Andwella's Dream - 1969 - Love and Poetry

Quality: 3.75 out of 5
Trip-O-Meter: 3.75 out of 5

Something in the vibrational energy of psychedelic rock shifted somewhere around New Year's 1968.  Or maybe it's a more prosaic deluge of influences flowing in.  Anyway, in 1967 it seemed perfectly acceptable to put all your vim and vigor into a startling slab of psychedelic pop - big league hitters like "See Emily Play" and "Strawberry Fields Forever" typify this.  Then 1968 rolled around and suddenly you couldn't just be poppy without being relegated to the world of bubblegum.  You had to let in that early heavy metal/electric blooze crunch or get more country (folk was admittedly a key feature of prime psychedelic pop).  I guess it worked out ok for the Grateful Dead, but it counter-intuitively painted a bland streak over other acts.  Of course, I like "Who's Next," "L.A. Woman," and "Abbey Road," but I'll never dig them as much as "The Who Sell Out," "Strange Days," and "Sgt. Pepper."  That 1967 never really seemed to reemerge as far as I can tell until the late 90's, when Elephant Six made its mark.  While it was very groovy stuff, it was also far more low budget and indie.

We've got Andwella's Dream creeping out in 1969, with a foot planted in both dynamics.  Much of the songwriting does harken back to psychedelic pop, but they have the makings of a hard rock backbone (even when they are often mellow) and the vocal bombast of a Traffic-era Steve Winwood or post-"Tommy" Roger Daltrey.  If you are looking for that pop groove, "Sunday" and "High on a Mountain" do a pretty spiffy job of honing on that.  On the other side of the coin, opener "The Days Grew Longer for Love" could get tossed onto side B of Traffic's self-titled album without anyone batting much of an eye and the ballad "Andwella" actual works up a pretty heavy metal head of steam for a few moments.  "Midday Sun" gets into the softer side of Dylan.  I feel like people usually go for the nasally invasive, ranting vibe when they get Dylan-esque.  Meanwhile "Lost a Number, Found a Kite" looks like a psychedelic epic if you look at the track time, but really it's just a tune with half the time a rambling intro.
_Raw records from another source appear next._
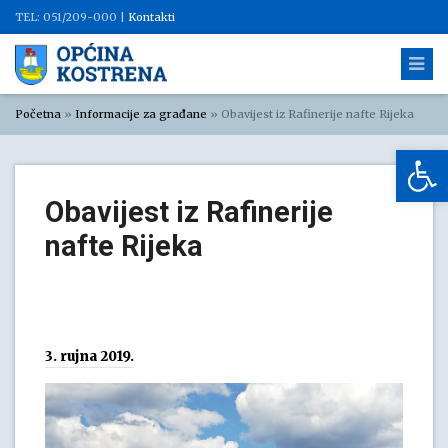
TEL: 051/209-000 |
Kontakti
Početna
»
Informacije za građane
»
Obavijest iz Rafinerije nafte Rijeka
Op
Obavijest iz Rafinerije
nafte Rijeka
3. rujna 2019.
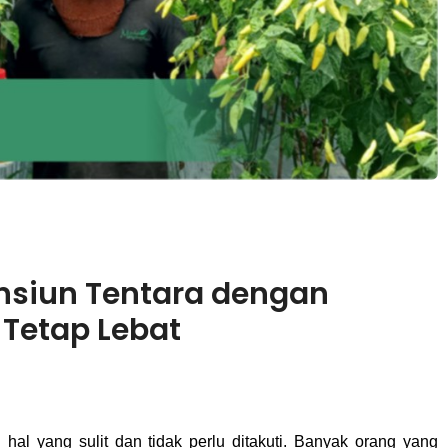
nsiun Tentara dengan
k Tetap Lebat
hal yang sulit dan tidak perlu ditakuti. Banyak orang yang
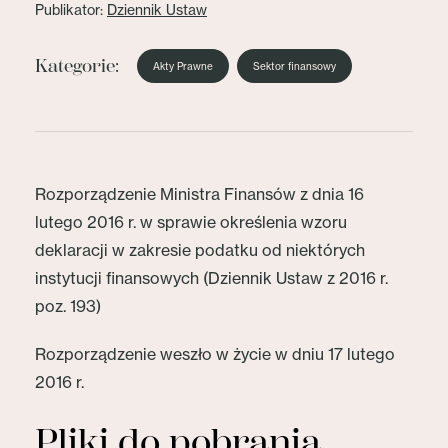
Publikator:
Dziennik Ustaw
Kategorie:
Akty Prawne
Sektor finansowy
Rozporządzenie Ministra Finansów z dnia 16
lutego 2016 r. w sprawie określenia wzoru
deklaracji w zakresie podatku od niektórych
instytucji finansowych (Dziennik Ustaw z 2016 r.
poz. 193)
Rozporządzenie weszło w życie w dniu 17 lutego
2016 r.
Pliki do pobrania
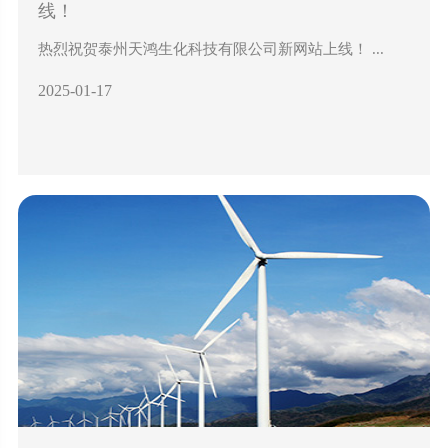
线！
热烈祝贺泰州天鸿生化科技有限公司新网站上线！ ...
2025-01-17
So, middle of the road?  Pretty much.  But it's got some very nice craft with groovy production and sticks its head up above the sun enough times to take notice.  Let me throw in one caveat.  If you absolutely love the first couple Traffic album and prime Procol Harem, this is directly up your alley and you will like this much more than my rating suggests.  I can see where someone would really dig all of this stuff.  I've made concerted efforts to get into that bubble understanding that there is a worthwhile headspace to work your way into, but I've found that Traffic, Procol Harem, and now Andwella's Dream only hit about half of my pleasure buttons for whatever reason.